● **Directions**
- 1) In the opinion excerpt on Pennsylvania's criminal libel statutes, which standard mandated by New York Times and Garrison do the statutes fail to recognize?
- 2) Write the next portion of the opinion excerpt on Pennsylvania's criminal libel statutes, picking up after its final sentence.

● **Document extract**
┄┄┄┄┄┄┄┄┄┄┄┄┄┄┄┄┄┄┄┄
Applying these principles to the statutes underlying appellants' convictions (Article I, Section 7 will be considered separately infra), we find the legislative scheme inadequate in several areas. The statutory language makes no provision for truth being an absolute defense. Likewise, no recognition is given the reckless disregard and knowing falsity standard mandated by New York Times and Garrison. The Pennsylvania criminal libel statutes are only limited in their application to criticisms of "public officers" or "candidates", but Rosenbloom clearly extends the First Amendment guarantees in this area to public issues and events of public or general interest.*fn9 Finally, as New York Times

[ 446 Pa. Page 338]

    and Garrison strongly intimate "negligence" is a wholly inappropriate concept in the area of freedom of speech and of the press. Only a knowing falsity or reckless disregard of the truth are actionable in civil defamation. It would violate all sound and fundamental principles of justice to have a merely negligent statement an occasion for the imposition of criminal penalties, and the First Amendment as interpreted by the United States Supreme Court forbids such a result.

The Commonwealth urges us to in effect re-draft the criminal libel statutes in accordance with First Amendment requirements. To accede to this request would be to undertake a wholly inappropriate judicial activity amounting to judicial legislation. See State Board of Chiropractic Examiners v. Life Fellowship of Pennsylvania, 441 Pa. 293, 300, 272 A.2d 478, 482 (1971); Saulsbury v. Bethlehem Steel Co., 413 Pa. 316, 320, 196 A.2d 664, 667 (1964). Nor can we perceive any possible means of merely severing out the invalid portions of the statutes, for not only must the legislative body have intended the statute or section to be separable, but also the act must be capable of separation in fact. See Saulsbury v. Bethlehem Steel Co., supra, at 320-21, 196 A.2d at 666-67.
┄┄┄┄┄┄┄┄┄┄┄┄┄┄┄┄┄┄┄┄
● **Data records**
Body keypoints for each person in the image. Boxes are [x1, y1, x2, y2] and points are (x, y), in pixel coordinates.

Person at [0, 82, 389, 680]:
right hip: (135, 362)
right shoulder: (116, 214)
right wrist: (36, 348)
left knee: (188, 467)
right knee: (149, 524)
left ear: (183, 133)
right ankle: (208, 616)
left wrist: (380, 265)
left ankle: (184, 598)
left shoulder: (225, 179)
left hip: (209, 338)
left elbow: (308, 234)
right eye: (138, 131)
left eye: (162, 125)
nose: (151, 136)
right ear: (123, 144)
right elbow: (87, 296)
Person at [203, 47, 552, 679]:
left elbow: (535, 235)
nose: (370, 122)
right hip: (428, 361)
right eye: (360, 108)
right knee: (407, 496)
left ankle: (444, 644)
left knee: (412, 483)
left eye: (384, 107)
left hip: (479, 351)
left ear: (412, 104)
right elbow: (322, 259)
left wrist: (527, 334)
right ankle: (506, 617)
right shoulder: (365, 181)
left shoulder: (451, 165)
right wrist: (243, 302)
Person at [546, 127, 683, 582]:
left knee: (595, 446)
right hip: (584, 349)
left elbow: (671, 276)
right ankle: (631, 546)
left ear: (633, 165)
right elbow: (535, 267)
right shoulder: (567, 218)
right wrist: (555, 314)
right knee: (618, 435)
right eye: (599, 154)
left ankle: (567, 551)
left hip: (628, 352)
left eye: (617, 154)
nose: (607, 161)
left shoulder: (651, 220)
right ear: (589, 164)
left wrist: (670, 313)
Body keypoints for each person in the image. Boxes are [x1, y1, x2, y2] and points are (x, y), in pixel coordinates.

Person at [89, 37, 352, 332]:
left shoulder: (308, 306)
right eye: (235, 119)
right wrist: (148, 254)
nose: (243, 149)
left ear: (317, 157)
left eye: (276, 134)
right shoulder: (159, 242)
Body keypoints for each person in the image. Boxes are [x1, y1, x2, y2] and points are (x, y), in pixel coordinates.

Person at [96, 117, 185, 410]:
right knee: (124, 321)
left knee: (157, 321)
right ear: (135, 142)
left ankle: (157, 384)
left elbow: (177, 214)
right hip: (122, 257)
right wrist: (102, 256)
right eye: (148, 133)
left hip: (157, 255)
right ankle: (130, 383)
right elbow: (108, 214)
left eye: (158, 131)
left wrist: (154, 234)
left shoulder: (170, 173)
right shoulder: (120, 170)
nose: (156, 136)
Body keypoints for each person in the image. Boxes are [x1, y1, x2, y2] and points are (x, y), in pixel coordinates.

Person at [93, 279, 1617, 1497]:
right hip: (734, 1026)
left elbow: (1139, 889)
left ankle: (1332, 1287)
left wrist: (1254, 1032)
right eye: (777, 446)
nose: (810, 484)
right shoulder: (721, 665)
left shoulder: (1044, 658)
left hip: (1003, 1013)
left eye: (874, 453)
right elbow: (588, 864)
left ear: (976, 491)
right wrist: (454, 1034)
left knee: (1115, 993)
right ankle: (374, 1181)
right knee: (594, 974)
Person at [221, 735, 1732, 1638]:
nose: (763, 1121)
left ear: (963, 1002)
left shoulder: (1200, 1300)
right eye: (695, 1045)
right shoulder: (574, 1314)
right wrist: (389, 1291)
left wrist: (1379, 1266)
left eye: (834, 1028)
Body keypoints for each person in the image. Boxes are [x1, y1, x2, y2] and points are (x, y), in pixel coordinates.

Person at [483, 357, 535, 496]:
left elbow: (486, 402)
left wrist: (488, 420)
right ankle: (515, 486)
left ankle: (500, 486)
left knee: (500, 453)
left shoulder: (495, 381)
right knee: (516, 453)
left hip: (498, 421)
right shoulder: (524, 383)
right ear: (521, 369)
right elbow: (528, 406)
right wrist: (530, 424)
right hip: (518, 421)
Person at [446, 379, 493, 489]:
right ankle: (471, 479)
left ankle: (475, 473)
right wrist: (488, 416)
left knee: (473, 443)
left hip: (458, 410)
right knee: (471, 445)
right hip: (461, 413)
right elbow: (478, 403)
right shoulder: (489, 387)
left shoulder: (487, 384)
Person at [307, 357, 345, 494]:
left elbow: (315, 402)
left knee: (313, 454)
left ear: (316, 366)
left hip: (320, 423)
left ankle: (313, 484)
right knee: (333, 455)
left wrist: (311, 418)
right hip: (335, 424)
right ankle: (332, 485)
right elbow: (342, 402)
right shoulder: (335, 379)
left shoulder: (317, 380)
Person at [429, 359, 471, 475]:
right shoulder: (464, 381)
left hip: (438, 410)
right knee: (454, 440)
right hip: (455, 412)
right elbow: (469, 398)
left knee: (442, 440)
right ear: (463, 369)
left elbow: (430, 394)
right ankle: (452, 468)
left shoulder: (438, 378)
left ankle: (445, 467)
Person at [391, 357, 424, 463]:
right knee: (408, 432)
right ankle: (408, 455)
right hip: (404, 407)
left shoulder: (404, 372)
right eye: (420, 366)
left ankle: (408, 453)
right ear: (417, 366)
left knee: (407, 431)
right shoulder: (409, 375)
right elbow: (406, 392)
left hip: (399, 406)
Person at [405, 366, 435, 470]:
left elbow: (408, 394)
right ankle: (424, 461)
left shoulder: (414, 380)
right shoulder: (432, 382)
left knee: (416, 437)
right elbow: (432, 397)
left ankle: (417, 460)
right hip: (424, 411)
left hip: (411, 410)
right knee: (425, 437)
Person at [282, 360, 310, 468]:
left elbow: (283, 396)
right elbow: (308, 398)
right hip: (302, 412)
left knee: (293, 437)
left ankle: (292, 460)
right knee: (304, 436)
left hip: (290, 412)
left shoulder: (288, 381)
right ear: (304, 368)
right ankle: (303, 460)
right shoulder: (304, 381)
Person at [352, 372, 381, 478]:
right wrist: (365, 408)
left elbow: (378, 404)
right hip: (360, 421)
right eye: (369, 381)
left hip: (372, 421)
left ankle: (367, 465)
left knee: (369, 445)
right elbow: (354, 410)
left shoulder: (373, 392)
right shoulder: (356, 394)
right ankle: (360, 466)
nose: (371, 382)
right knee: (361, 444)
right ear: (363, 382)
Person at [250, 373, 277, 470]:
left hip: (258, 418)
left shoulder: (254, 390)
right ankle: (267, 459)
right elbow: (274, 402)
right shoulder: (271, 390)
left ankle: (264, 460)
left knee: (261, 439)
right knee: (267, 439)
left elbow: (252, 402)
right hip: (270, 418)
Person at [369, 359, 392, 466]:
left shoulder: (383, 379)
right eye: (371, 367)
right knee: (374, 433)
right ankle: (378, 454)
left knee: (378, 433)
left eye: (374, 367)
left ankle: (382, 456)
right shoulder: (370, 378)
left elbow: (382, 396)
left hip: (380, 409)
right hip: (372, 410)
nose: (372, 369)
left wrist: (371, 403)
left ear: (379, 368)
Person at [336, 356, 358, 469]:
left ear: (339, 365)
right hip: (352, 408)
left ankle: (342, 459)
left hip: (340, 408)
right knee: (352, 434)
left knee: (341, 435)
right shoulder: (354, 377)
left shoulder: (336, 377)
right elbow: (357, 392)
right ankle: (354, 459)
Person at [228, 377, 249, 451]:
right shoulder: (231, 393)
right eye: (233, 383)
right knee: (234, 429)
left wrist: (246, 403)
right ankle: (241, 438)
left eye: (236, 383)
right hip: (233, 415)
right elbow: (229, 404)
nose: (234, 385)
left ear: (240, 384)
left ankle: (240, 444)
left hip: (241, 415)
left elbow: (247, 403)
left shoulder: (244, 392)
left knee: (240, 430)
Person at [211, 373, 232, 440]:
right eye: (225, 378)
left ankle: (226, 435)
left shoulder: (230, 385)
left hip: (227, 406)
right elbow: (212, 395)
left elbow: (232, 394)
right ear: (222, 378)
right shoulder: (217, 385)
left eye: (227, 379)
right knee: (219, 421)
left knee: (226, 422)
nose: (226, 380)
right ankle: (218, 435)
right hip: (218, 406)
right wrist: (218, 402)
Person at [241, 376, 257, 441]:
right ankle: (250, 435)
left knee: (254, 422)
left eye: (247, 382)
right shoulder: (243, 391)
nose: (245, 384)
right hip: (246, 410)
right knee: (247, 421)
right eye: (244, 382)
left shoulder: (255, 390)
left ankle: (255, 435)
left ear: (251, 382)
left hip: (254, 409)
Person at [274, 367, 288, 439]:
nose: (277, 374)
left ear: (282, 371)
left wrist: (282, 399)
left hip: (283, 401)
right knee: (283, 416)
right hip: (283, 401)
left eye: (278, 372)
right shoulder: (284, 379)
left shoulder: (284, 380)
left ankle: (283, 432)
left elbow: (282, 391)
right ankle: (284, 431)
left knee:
┄┄┄┄┄┄┄┄┄┄┄┄┄┄┄┄┄┄┄┄
● **Answers provided**
- 1) The reckless disregard and knowing falsity standard.

- 2)
As for Article I, Section 7 of the Pennsylvania Constitution, we believe the last sentence of the section, which is set forth in the margin,*fn10 is equally repugnant to the guarantees of the First Amendment. While the section is arguably broad enough to include general public issues, the "maliciously or negligently" standard does not satisfy the stringent New York Times or Garrison requirement of actual malice or reckless disregard for the truth. However, we are of the view that the last sentence of Section 7 is severable from the first

[ 446 Pa. Page 339]

    portion of the section dealing with freedom of the press generally.

Accordingly, the order of the Superior Court affirming the judgment of sentence of the Court of Common Pleas of Philadelphia is reversed and defendants are discharged.


Order of Superior Court reversed and defendants discharged.